(Dataset items)
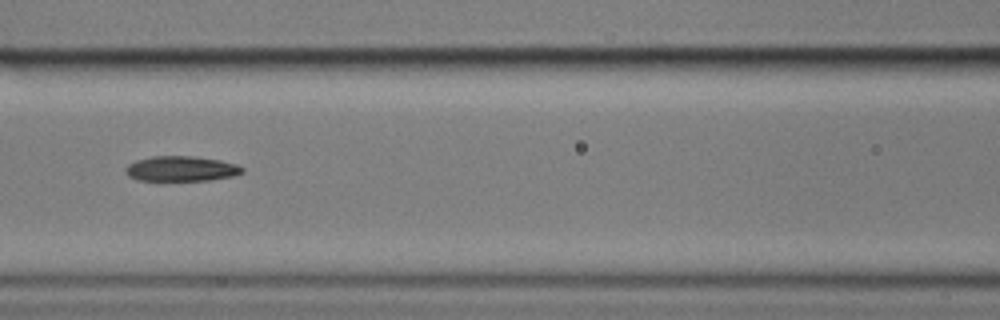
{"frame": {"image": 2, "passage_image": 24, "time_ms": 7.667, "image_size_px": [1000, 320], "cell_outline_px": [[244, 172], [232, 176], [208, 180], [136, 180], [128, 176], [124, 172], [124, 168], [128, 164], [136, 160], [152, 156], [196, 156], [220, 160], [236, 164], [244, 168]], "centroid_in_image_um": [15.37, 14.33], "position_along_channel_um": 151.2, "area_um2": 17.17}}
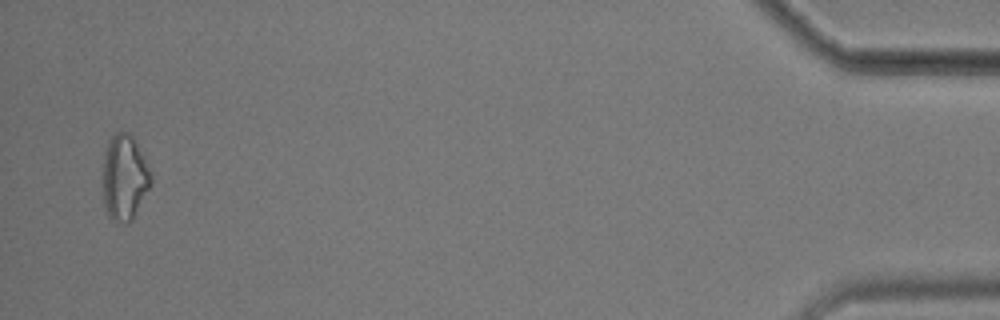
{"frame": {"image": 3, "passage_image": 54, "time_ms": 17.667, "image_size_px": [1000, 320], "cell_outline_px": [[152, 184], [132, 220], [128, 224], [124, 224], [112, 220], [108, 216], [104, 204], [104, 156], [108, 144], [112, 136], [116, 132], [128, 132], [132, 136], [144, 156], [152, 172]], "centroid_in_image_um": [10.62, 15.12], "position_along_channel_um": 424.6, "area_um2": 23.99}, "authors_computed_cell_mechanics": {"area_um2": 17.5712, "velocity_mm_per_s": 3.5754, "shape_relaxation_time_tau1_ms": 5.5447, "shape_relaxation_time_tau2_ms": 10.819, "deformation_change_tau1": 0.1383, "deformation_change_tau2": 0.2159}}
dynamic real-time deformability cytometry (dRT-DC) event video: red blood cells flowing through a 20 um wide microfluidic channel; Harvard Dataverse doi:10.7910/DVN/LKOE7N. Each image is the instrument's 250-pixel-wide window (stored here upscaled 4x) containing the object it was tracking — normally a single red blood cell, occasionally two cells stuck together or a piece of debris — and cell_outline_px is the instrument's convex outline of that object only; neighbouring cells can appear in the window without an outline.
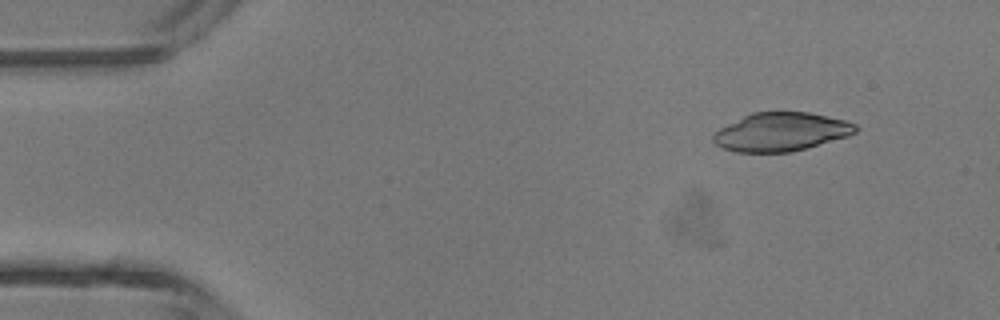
{"species": "common noctule bat (a hibernating species)", "species_latin": "Nyctalus noctula", "temperature_condition": "room temperature", "stored_images_in_passage": 4, "camera_frame_rate_fps": 3000, "um_per_image_px": 0.085, "animal": {"sex": "male", "body_mass_g": 13.3}, "frame": {"image": 1, "passage_image": 2, "time_ms": 1.333, "image_size_px": [1000, 320], "cell_outline_px": [[860, 128], [856, 132], [848, 136], [792, 152], [736, 152], [724, 148], [716, 144], [712, 140], [712, 136], [720, 128], [752, 112], [808, 112], [844, 120], [856, 124]], "centroid_in_image_um": [66.41, 11.21], "position_along_channel_um": 18.6, "area_um2": 31.73}}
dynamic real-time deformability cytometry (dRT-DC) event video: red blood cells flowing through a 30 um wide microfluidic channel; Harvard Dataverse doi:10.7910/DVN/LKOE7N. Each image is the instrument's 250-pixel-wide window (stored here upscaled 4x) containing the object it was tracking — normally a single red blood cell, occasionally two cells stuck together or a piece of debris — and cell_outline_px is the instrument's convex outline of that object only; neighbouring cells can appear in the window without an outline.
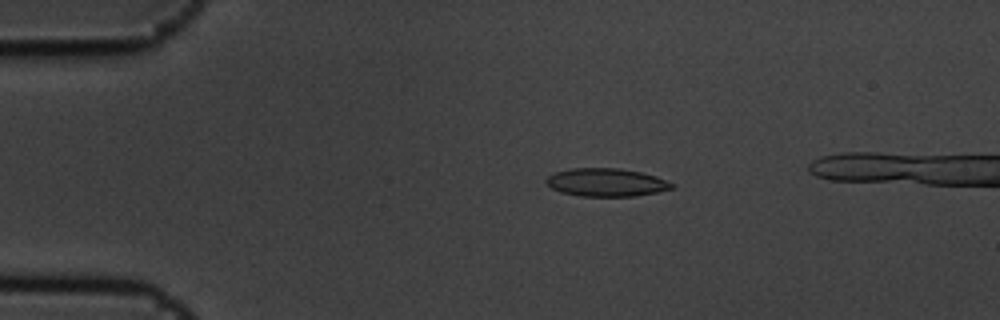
{"species": "common noctule bat (a hibernating species)", "species_latin": "Nyctalus noctula", "temperature_condition": "cold", "stored_images_in_passage": 7, "camera_frame_rate_fps": 3000, "um_per_image_px": 0.085, "animal": {"sex": "male", "body_mass_g": 19.5, "forearm_length_mm": 54.6}, "frame": {"image": 1, "passage_image": 3, "time_ms": 0.667, "image_size_px": [1000, 320], "cell_outline_px": [[672, 188], [656, 192], [636, 196], [580, 196], [560, 192], [552, 188], [544, 180], [548, 176], [556, 172], [572, 168], [620, 168], [640, 172], [656, 176], [672, 184]], "centroid_in_image_um": [51.49, 15.5], "position_along_channel_um": 33.5, "area_um2": 20.35}}
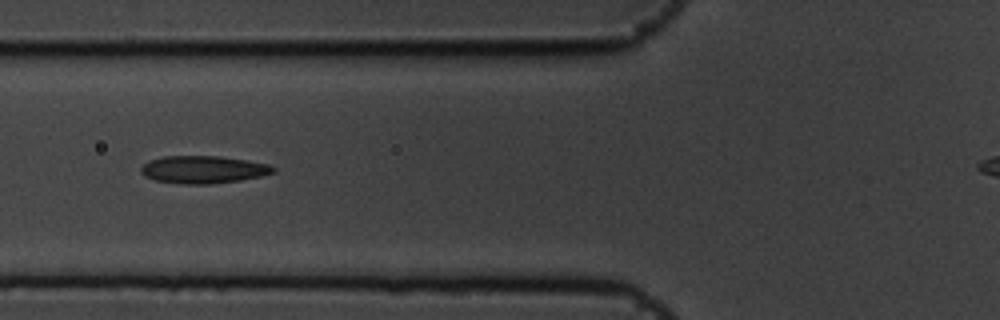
{"frame": {"image": 2, "passage_image": 6, "time_ms": 1.667, "image_size_px": [1000, 320], "cell_outline_px": [[276, 172], [260, 176], [240, 180], [208, 184], [184, 184], [156, 180], [144, 176], [140, 172], [140, 168], [148, 160], [164, 156], [216, 156], [248, 160], [268, 164], [276, 168]], "centroid_in_image_um": [17.27, 14.41], "position_along_channel_um": 108.5, "area_um2": 21.21}}
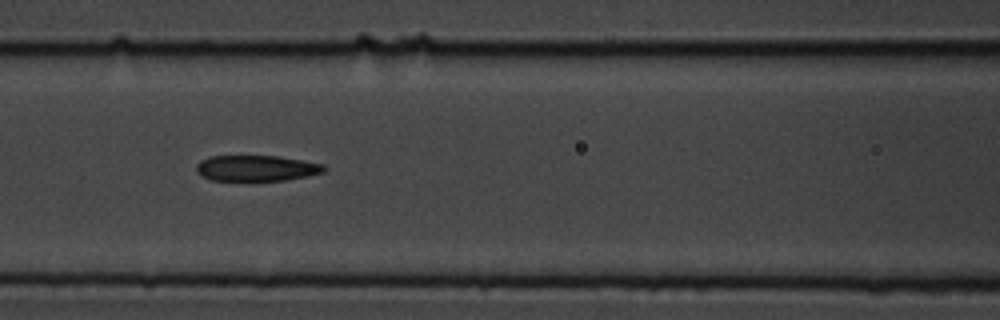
{"frame": {"image": 3, "passage_image": 7, "time_ms": 2.0, "image_size_px": [1000, 320], "cell_outline_px": [[324, 172], [308, 176], [284, 180], [212, 180], [200, 176], [196, 172], [196, 164], [200, 160], [208, 156], [280, 156], [324, 164]], "centroid_in_image_um": [21.75, 14.29], "position_along_channel_um": 144.8, "area_um2": 19.25}}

## What needs to be done
Retype exactly, please, the span from the line holding "through a 30" through the closing line of the data, both ends included, without the pictures.

## Output for this exercise
dynamic real-time deformability cytometry (dRT-DC) event video: red blood cells flowing through a 30 um wide microfluidic channel; Harvard Dataverse doi:10.7910/DVN/LKOE7N. Each image is the instrument's 250-pixel-wide window (stored here upscaled 4x) containing the object it was tracking — normally a single red blood cell, occasionally two cells stuck together or a piece of debris — and cell_outline_px is the instrument's convex outline of that object only; neighbouring cells can appear in the window without an outline.
{"species": "common noctule bat (a hibernating species)", "species_latin": "Nyctalus noctula", "temperature_condition": "cold", "stored_images_in_passage": 7, "camera_frame_rate_fps": 3000, "um_per_image_px": 0.085, "animal": {"sex": "male", "body_mass_g": 19.5, "forearm_length_mm": 54.6}, "frame": {"image": 1, "passage_image": 3, "time_ms": 0.667, "image_size_px": [1000, 320], "cell_outline_px": [[672, 188], [656, 192], [636, 196], [580, 196], [560, 192], [552, 188], [544, 180], [548, 176], [556, 172], [572, 168], [620, 168], [640, 172], [656, 176], [672, 184]], "centroid_in_image_um": [51.49, 15.5], "position_along_channel_um": 33.5, "area_um2": 20.35}}
{"frame": {"image": 2, "passage_image": 6, "time_ms": 1.667, "image_size_px": [1000, 320], "cell_outline_px": [[276, 172], [260, 176], [240, 180], [208, 184], [184, 184], [156, 180], [144, 176], [140, 172], [140, 168], [148, 160], [164, 156], [216, 156], [248, 160], [268, 164], [276, 168]], "centroid_in_image_um": [17.27, 14.41], "position_along_channel_um": 108.5, "area_um2": 21.21}}
{"frame": {"image": 3, "passage_image": 7, "time_ms": 2.0, "image_size_px": [1000, 320], "cell_outline_px": [[324, 172], [308, 176], [284, 180], [212, 180], [200, 176], [196, 172], [196, 164], [200, 160], [208, 156], [280, 156], [324, 164]], "centroid_in_image_um": [21.75, 14.29], "position_along_channel_um": 144.8, "area_um2": 19.25}}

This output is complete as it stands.